I am having trouble combining discrete random variables. All the examples in the documentation seem to consist mostly or entirely of continuous variables. The simplest model I could think of is where we have a latent variable of interest, x, and we have an observation which is equal to x with a probability that is high but not equal to 1. That is:
# Model
x = Bernoulli(0.5) # Latent variable of interest
y = Bernoulli(0.9) # A "noise"
z = tf.equal(x, y) # Usually equals x, but not always.
z_data = True
# Inference
qx_p = tf.sigmoid(tf.Variable(tf.random_normal([])))
qx = Bernoulli(qx_p)
inference = ed.KLqp({x: qx}, data={z: z_data})
inference.run()
print("Posterior p(x=1|z)={}={}".format(qx_p.eval(), qx.mean().eval()))
# Prints: Posterior p(x=1|z)=0.500000=0.622459
# Correct: Posterior p(x=1|z)=0.900000=0.900000
I also tried KLpq for inference but the loss never converges; an example result after 100,000 iterations is:
# KLpq: Posterior p(x=1|z)=0.982831=0.727670
I tried Gibbs sampling but this gave me the error:
KeyError: "The name 'conjugate_log_joint/Bernoulli_9/_conjugate_log_prob:0' refers to a Tensor which does not exist. The operation, 'conjugate_log_joint/Bernoulli_9/_conjugate_log_prob', does not exist in the graph."
Finally, I tried this model, which is mathematically equivalent (except z now has range +1/-1 rather than 1/0), but with similar problems:
# Mathematically equivalent model
x = Bernoulli(0.5)
y = Bernoulli(0.9)
x_ = 2 * tf.cast(x, dtype=tf.float32) - 1
y_ = 2 * tf.cast(y, dtype=tf.float32) - 1
z = x_ * y_
z_data = 1
Does anyone have any thoughts?

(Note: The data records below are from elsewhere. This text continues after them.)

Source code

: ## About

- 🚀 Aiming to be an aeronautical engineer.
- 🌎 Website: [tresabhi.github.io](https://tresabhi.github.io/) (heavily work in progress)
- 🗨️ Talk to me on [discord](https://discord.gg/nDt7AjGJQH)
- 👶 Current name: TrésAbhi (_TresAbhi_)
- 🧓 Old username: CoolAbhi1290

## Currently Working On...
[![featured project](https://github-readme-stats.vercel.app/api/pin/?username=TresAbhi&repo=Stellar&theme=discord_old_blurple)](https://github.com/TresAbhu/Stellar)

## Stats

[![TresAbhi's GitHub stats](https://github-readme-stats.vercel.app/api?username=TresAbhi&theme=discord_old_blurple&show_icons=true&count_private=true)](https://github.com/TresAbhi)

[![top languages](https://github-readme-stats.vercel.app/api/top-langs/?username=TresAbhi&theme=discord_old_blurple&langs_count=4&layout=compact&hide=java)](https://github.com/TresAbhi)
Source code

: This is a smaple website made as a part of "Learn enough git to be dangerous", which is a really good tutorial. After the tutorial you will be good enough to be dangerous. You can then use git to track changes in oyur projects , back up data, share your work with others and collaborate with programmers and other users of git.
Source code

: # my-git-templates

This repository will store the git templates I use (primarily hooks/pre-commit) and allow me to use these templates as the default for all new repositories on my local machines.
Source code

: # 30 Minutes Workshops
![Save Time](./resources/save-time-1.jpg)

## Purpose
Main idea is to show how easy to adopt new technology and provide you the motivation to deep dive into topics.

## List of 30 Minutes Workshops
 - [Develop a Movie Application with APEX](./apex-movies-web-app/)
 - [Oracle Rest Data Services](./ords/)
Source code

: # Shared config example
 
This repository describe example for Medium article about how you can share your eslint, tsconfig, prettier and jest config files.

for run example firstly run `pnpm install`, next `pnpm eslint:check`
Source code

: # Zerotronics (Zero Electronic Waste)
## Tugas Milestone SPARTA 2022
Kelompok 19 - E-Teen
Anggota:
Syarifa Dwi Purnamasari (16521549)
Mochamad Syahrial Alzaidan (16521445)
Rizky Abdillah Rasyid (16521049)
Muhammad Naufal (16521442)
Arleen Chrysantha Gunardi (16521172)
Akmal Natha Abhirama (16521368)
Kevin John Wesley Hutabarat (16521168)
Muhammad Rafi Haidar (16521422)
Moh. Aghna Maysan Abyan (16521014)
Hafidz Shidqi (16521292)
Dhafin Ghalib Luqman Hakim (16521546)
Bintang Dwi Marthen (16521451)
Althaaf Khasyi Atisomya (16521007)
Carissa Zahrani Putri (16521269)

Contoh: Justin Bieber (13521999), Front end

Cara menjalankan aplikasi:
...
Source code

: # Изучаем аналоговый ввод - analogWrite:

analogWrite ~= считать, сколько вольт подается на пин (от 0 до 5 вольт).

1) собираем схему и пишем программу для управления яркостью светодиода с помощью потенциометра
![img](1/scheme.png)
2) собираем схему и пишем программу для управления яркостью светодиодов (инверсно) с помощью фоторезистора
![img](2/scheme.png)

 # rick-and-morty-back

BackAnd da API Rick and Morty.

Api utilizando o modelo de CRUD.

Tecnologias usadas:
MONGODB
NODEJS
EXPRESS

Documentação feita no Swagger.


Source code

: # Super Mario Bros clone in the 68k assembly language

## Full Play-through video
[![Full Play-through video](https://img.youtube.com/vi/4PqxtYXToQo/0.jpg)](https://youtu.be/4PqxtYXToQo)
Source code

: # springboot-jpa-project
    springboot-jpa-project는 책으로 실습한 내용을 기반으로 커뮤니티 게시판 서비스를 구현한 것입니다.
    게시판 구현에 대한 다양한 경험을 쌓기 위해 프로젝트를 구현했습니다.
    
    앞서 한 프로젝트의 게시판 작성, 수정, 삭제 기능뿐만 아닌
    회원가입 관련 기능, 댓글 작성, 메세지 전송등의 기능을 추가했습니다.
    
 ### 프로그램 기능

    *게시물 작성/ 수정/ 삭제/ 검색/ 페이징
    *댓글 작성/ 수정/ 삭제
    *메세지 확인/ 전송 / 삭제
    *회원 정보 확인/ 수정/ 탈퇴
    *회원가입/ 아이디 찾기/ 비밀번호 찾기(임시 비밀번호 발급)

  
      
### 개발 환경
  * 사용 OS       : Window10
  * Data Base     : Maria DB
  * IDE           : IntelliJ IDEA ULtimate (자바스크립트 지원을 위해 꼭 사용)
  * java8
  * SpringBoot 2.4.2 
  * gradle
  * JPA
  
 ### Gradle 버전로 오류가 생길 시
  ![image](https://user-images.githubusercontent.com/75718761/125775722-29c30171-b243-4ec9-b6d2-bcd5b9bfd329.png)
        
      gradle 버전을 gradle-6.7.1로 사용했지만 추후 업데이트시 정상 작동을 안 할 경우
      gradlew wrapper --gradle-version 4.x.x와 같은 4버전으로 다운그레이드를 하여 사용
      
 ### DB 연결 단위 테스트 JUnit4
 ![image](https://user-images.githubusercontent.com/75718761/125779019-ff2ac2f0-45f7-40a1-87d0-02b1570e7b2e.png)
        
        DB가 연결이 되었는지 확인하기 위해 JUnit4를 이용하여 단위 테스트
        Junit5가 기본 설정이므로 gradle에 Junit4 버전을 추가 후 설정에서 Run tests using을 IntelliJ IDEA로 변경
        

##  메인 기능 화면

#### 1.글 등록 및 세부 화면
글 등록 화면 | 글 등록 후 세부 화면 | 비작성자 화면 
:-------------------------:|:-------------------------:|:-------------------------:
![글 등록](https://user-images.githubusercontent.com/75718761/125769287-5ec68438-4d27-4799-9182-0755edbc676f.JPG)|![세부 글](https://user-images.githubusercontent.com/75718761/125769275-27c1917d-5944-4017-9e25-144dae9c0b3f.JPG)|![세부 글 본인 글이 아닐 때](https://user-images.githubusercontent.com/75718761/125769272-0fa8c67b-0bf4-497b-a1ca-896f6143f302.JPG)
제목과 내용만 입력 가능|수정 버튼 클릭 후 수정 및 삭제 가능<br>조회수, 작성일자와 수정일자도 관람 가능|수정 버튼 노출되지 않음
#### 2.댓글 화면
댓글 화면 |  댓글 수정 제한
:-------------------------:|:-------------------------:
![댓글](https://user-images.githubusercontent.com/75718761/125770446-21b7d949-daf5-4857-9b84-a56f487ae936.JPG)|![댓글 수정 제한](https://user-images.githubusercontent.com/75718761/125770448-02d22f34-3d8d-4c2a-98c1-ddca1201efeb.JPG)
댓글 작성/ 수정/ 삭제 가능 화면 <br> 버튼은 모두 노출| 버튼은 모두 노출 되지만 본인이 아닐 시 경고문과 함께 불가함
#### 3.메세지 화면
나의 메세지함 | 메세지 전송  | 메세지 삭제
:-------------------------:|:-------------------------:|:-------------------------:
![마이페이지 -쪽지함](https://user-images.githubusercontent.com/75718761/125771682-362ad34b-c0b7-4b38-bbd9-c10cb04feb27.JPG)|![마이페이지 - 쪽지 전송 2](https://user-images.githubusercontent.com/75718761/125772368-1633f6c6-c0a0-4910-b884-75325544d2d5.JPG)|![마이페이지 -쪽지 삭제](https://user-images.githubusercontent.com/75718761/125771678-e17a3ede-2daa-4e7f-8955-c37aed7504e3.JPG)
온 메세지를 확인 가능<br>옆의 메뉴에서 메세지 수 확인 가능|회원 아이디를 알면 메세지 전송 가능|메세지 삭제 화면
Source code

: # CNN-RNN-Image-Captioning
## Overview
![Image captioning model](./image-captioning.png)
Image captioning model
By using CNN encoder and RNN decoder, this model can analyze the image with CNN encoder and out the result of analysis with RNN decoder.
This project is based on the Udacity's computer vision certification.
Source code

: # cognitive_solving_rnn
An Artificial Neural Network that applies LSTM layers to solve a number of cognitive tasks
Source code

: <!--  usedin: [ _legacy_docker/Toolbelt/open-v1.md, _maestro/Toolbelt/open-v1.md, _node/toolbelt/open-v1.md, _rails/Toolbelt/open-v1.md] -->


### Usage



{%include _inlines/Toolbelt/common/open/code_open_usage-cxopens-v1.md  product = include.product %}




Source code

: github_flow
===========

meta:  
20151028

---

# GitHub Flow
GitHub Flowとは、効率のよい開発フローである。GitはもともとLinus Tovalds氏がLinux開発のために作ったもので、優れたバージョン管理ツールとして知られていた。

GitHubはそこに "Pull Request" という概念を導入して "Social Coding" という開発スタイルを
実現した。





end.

Am I just making a stupid mistake with the way I’m calling the API? Or am I trying to do something totally hopeless? I notice that Stan doesn’t even include support for discrete variables (it advises that you “integrate the discrete variables out” by hand!) - is that because this is never going to work?
As a last resort, I’m considering representing discrete variables using continuous variables instead e.g. with values >0 representing true. That seems a bit crazy to me though? Any thoughts or even examples of this being done before?